Lima tahun lalu saya pernah mencintainya, gadis cantik dari sungai Kamundan. Masyarakat kampung suku Miyah Tambrauw biasa memanggilnya Maku Shinta. Maku dalam bahasa adat suku Miyah adalah perempuan, sedangkan Yaku adalah Lelaki.
Shinta terlihat begitu polos dan sederhana, senyum indahnya selalu saja membuat mata tak ingin beralih. Saat itu ia telah sembilan belas tahun.
Saya bertemu dengan Shinta ketika sedang bertugas di kampung Siakwa. Kampung nan indah dengan panorama alamnya yang menjejak di kepala. Awalnya saya mengira bahwa pedalaman Tambrauw adalah hutan rimba yang begitu ganas, ternyata terbalik.
Hari pertama di Siakwa, masyarakat begitu ramah menyambut’ku, mereka sungguh baik dan santun. Keesokan harinya, saya berinisiatif untuk menjelajahi pinggiran kampung tersebut. Terkejut sambil mengagungkan ciptaan Tuhan, disini layaknya bongkahan surga yang hidup. Didalam hutan yang rimba itu terdapat air terjun yang mereka (masyarakat suku setempat) menamainya Ayandrat. Ayandrat berarti air yang jatuh/air terjun. Selain Ayandrat, panorama sungai Kamundan juga mengalihkan pikirku tentang hutan rimba yang ganas itu. Saya amat kagum dan sepertinya betah disini.
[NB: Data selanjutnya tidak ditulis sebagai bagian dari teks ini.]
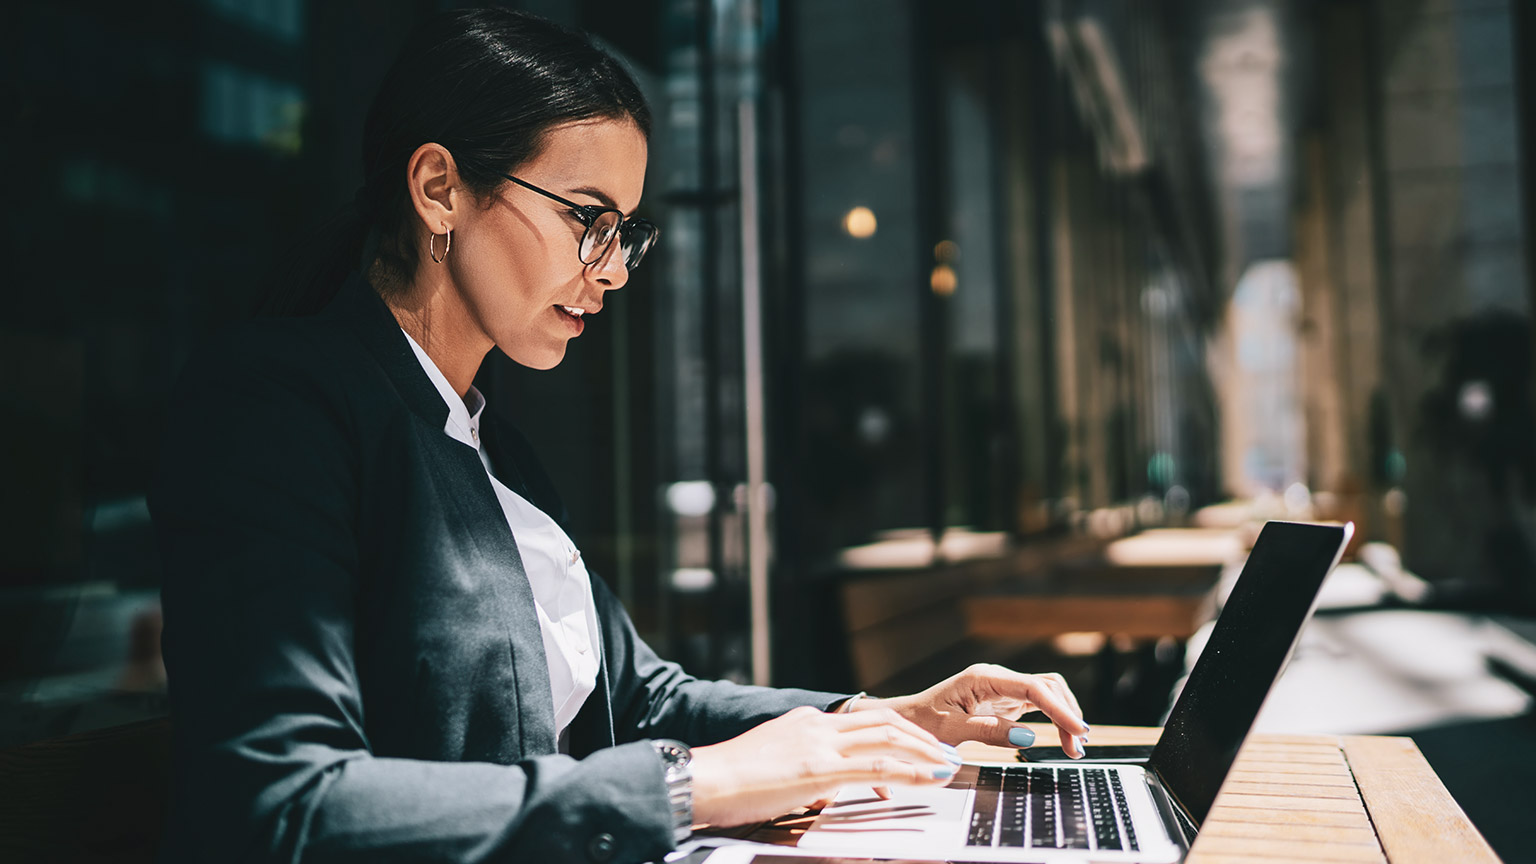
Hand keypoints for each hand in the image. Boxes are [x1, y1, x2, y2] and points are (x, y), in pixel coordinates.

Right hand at [688, 705, 962, 826]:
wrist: (704, 779)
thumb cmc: (730, 780)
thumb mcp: (775, 764)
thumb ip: (804, 770)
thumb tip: (821, 789)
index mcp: (806, 721)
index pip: (864, 719)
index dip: (898, 732)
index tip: (920, 745)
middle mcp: (817, 725)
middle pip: (884, 721)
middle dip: (920, 737)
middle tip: (944, 753)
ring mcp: (820, 744)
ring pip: (887, 738)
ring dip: (924, 751)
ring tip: (947, 765)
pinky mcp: (819, 769)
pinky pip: (876, 768)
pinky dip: (909, 772)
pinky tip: (929, 779)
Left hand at [854, 664, 1089, 757]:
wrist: (907, 721)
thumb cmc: (923, 723)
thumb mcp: (952, 731)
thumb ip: (989, 732)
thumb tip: (1029, 737)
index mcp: (983, 678)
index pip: (1033, 687)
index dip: (1059, 708)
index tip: (1077, 730)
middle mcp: (997, 678)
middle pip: (1047, 686)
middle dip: (1067, 713)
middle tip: (1077, 745)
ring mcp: (1003, 689)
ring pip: (1047, 694)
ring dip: (1064, 716)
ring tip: (1074, 746)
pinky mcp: (1005, 702)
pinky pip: (1039, 705)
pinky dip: (1054, 719)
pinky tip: (1064, 738)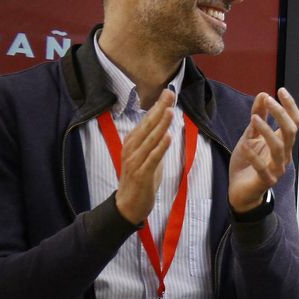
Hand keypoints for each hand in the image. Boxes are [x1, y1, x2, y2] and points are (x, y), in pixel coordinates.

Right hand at [114, 90, 175, 224]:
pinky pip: (152, 158)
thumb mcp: (148, 159)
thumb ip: (155, 145)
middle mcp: (132, 149)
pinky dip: (160, 147)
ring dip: (160, 124)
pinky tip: (168, 136)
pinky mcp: (141, 173)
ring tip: (170, 110)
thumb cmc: (140, 181)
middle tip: (170, 94)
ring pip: (150, 139)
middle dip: (159, 109)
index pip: (147, 121)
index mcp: (133, 143)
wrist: (128, 205)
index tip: (168, 92)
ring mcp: (135, 160)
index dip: (157, 106)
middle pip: (147, 125)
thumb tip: (165, 131)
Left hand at [228, 88, 298, 213]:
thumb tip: (262, 96)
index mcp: (282, 143)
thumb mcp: (249, 136)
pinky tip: (244, 145)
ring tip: (253, 118)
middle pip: (290, 132)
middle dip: (281, 114)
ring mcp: (277, 168)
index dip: (290, 106)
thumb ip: (257, 118)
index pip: (294, 122)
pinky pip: (263, 168)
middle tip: (268, 100)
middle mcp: (284, 154)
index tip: (280, 90)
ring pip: (279, 147)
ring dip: (267, 131)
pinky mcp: (266, 181)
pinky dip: (253, 156)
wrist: (240, 191)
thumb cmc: (247, 164)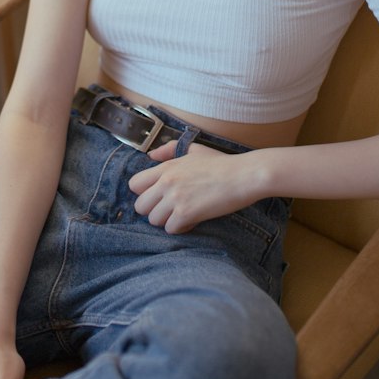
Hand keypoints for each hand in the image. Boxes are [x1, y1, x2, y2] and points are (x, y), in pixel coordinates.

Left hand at [128, 142, 260, 233]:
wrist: (244, 175)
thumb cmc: (222, 163)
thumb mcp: (194, 150)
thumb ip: (169, 150)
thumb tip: (150, 155)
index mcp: (166, 167)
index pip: (134, 184)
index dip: (144, 194)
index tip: (158, 197)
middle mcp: (166, 182)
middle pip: (140, 206)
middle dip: (153, 211)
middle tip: (170, 210)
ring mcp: (175, 198)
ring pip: (154, 220)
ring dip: (167, 221)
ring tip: (183, 215)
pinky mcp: (187, 213)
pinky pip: (171, 229)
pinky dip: (181, 228)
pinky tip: (193, 221)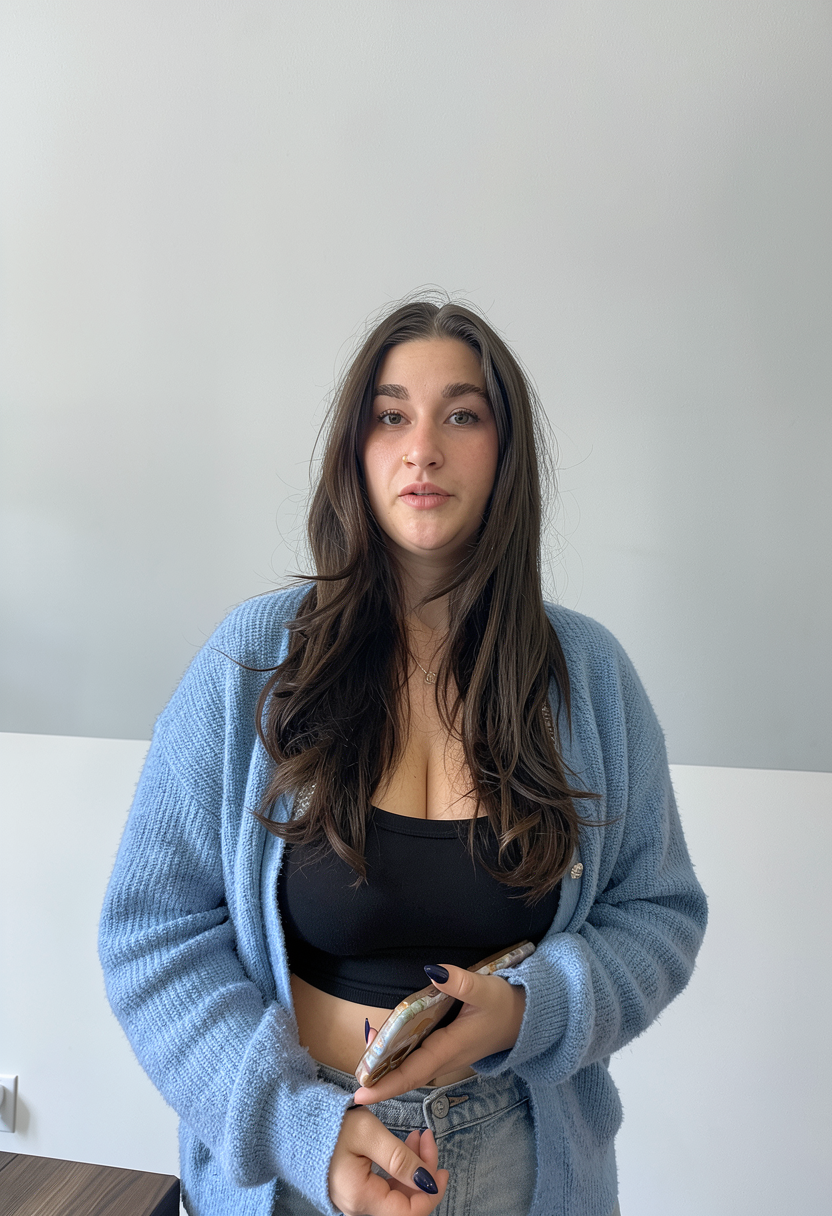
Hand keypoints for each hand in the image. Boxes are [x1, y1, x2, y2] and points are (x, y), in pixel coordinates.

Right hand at [328, 1105, 448, 1215]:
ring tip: (417, 1137)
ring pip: (397, 1194)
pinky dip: (399, 1169)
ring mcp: (356, 1200)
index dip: (431, 1193)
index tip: (443, 1169)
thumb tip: (429, 1181)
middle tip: (427, 1138)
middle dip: (424, 1173)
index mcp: (362, 1197)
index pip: (409, 1213)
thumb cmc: (330, 1126)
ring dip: (412, 1168)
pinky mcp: (355, 1190)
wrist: (297, 1124)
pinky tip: (404, 1146)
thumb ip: (400, 1158)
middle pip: (405, 1203)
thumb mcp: (369, 1134)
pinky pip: (385, 1188)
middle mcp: (358, 1206)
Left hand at [353, 964, 525, 1104]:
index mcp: (450, 1048)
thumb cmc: (505, 1005)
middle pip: (407, 1076)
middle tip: (355, 1076)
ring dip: (389, 1068)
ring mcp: (446, 1057)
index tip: (361, 1094)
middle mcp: (445, 1058)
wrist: (526, 1020)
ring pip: (412, 1069)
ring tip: (366, 1058)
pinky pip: (419, 1060)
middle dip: (380, 1079)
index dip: (385, 1084)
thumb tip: (432, 971)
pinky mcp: (448, 1050)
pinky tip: (389, 1044)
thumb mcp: (485, 989)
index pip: (412, 1072)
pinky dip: (401, 1057)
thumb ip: (460, 981)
Hari – hari saya berusaha untuk menyesuaikan diri dengan gaya mereka. Cara mereka bertegur sapa, cara mereka mengasuh bayi, cara mereka berpendapat, bahkan ketika mereka marah. Semua itu saya lalui, walau sedikit rumit tetapi saya menikmati perjalan yang amat jarang di bumi cendawasih ini.
Saya adalah seorang dokter muda yang diperbantukan sementara di kampung ini, pengalaman bertugas disini banyak sekali menyimpan kisah indah. Sederet kisah bersama masyarakat kampung Siakwa ternyata bukan saja soal alam yang indah tetapi disini, saya telah patah hati kepada gadis kota alla Luna Maya dan sejenisnya.
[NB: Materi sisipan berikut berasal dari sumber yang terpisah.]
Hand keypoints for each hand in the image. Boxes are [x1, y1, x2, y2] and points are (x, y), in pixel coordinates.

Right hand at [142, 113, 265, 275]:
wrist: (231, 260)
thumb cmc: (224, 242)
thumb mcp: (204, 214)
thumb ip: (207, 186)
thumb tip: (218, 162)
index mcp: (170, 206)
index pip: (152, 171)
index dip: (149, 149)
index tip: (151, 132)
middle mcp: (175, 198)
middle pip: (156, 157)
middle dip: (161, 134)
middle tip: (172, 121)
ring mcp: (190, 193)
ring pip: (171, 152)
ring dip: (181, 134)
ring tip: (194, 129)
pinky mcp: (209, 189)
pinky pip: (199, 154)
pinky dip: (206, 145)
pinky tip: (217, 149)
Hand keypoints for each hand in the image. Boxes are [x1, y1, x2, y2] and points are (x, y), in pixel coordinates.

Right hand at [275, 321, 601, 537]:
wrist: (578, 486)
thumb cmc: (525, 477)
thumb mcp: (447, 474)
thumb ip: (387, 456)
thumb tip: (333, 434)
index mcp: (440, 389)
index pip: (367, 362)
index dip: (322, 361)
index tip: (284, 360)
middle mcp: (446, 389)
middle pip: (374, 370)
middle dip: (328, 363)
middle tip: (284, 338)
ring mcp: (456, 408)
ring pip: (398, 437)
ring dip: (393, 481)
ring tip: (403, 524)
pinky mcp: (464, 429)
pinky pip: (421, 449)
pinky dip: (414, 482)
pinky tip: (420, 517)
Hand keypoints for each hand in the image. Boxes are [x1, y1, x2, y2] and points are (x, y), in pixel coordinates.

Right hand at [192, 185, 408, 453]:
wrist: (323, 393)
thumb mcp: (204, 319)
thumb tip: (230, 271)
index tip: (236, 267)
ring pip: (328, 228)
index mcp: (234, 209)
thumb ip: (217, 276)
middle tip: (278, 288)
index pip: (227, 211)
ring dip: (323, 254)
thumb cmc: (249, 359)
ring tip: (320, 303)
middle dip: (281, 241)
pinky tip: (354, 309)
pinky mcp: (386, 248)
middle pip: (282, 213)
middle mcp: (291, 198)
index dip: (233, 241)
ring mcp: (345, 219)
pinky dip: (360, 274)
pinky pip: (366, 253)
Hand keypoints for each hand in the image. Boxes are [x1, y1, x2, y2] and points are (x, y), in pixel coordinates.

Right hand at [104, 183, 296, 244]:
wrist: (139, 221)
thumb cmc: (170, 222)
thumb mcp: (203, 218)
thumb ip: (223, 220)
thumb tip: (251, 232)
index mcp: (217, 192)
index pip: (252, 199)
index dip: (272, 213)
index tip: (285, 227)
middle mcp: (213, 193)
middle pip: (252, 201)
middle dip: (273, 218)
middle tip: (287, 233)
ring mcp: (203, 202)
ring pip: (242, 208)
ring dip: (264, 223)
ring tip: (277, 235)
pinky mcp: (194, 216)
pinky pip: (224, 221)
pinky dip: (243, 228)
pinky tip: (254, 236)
Disini kisah itu bermula, pagi itu, Shinta yang membiarkan rambut coklatnya terurai, bergegas cepat menuju gereja Siakwa, sorot tatapnya membuat hatiku terpanah, mati dan kaku.
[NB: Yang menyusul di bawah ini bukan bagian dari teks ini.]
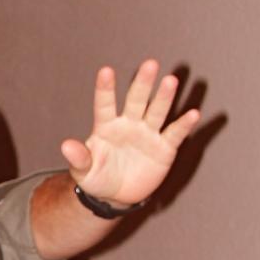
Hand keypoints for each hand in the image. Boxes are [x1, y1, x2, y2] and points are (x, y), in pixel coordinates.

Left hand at [60, 60, 199, 208]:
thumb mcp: (84, 172)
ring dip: (164, 97)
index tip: (106, 71)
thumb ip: (78, 158)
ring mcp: (147, 134)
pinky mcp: (164, 148)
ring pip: (156, 111)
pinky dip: (184, 125)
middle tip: (150, 64)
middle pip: (136, 100)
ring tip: (171, 81)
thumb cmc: (97, 177)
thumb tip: (66, 146)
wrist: (116, 195)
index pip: (105, 105)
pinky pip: (174, 134)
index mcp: (106, 127)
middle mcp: (129, 125)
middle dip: (142, 83)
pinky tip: (193, 113)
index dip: (105, 89)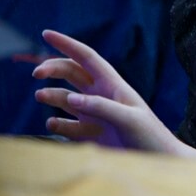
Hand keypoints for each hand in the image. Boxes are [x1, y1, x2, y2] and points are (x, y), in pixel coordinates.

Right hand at [33, 29, 180, 152]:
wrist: (160, 162)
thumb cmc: (150, 137)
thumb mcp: (129, 120)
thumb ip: (100, 108)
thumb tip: (70, 99)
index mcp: (113, 86)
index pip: (87, 58)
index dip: (67, 44)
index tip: (46, 33)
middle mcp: (102, 97)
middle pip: (71, 73)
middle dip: (52, 69)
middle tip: (36, 74)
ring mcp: (95, 115)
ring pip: (65, 98)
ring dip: (51, 95)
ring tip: (41, 97)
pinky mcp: (91, 135)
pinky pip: (67, 126)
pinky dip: (57, 123)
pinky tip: (53, 124)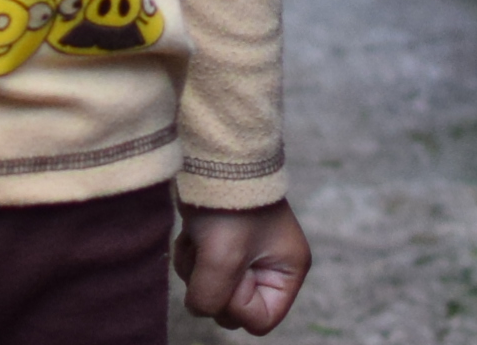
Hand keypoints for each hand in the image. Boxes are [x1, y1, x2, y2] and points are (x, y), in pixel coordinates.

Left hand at [176, 201, 308, 334]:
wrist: (210, 157)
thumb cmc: (228, 204)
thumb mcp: (221, 258)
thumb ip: (210, 298)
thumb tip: (199, 307)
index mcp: (287, 271)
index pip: (261, 320)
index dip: (238, 304)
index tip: (231, 272)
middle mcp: (269, 266)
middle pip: (232, 309)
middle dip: (212, 285)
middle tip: (211, 253)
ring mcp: (244, 255)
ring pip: (210, 290)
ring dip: (196, 268)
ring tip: (200, 238)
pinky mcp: (220, 243)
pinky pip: (199, 271)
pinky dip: (190, 255)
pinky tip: (192, 233)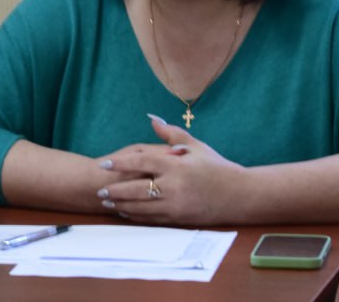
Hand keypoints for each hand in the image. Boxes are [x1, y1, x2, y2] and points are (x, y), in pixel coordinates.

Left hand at [94, 115, 247, 225]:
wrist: (240, 195)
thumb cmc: (217, 167)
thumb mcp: (196, 146)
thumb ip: (171, 134)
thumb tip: (152, 118)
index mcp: (176, 166)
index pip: (141, 162)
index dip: (120, 163)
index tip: (104, 164)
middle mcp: (173, 187)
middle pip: (135, 189)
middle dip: (115, 190)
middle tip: (99, 189)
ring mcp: (176, 205)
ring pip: (141, 207)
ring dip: (121, 205)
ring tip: (106, 202)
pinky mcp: (179, 219)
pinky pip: (151, 219)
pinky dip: (136, 216)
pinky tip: (125, 212)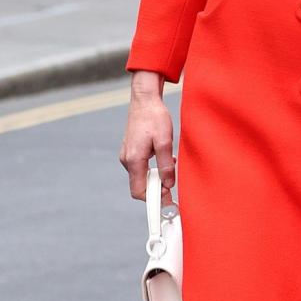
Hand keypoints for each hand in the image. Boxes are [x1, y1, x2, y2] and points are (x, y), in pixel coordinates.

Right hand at [119, 71, 175, 203]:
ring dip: (156, 177)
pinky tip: (164, 159)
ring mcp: (127, 155)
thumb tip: (168, 184)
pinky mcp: (130, 150)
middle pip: (140, 186)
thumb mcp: (165, 141)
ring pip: (141, 176)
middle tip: (173, 184)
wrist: (145, 99)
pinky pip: (141, 167)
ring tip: (170, 166)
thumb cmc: (154, 117)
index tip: (168, 201)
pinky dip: (152, 168)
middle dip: (157, 188)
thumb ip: (166, 165)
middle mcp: (127, 160)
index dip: (154, 199)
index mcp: (134, 159)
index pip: (139, 191)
Tetapi, pandangan di hari pertama tak membekas di matanya. Sebulan kemudian, kisah itu berlanjut. Entah apa dan bagaimana perasaan saya saat itu... Entah’lah.
Pertemuan ini di mulai lagi ketika tak sengaja saya sedang menyebrangi sungai Kamundan, saat itu cuaca mulai sore. Saya baru saja pulang dari pos kesehatan, harus menyebrangi jembatan rotan yang tingginya kurang lebih sembilan meter dari permukaan sungai Kamundan. Jembatan itu tebuat dari tali rotan hutan. Beberapa tali rotan hutan dililit kuat membentuk sambungan panjang lalu dijadikan alat penyebrangan.
Saya yang sedang berjalan diatas jembatan rotan itu, sepertinya tidak memiliki posisi tubuh yang seimbang ; satu, dua langkah telah saya hentakkan. Kini saya telah berada di tengah jembatan rotan tersebut, karena gugup bercampur lelah, akhirnya jembatan rotan itu bergerak tak tentu, alhasil saya terjatuh.
Saya terjatuh bebas ke dasar sungai Kamundan, pikiranpun kacau balau. Lalu, saya mencoba untuk memunculkan kepala pada permukaan sungai itu. Arus sungainya deras semakin menghanyutkan, tetapi dengan tekad selamat, saya berteriak nyaring meminta pertolongan “Tolong, tolong... toloong”, sekali lagi saya berteriak “Tolong !”, namun belum ada sahutan yang membalas teriak itu. Lama kemudiaan, sepertinya ada seseorang yang menjawab teriak’ku. Nampak gadis itu. Shinta yang sedang bermain di tepi sungai Kamundan rupanya sedang mencari asal suaraku, setelah mengetahui bahwa ada tenggelam, tanpa pikir panjang, ia langsung saja bergegas melompat ke sungai hendak membantu saya berenang ke tepi.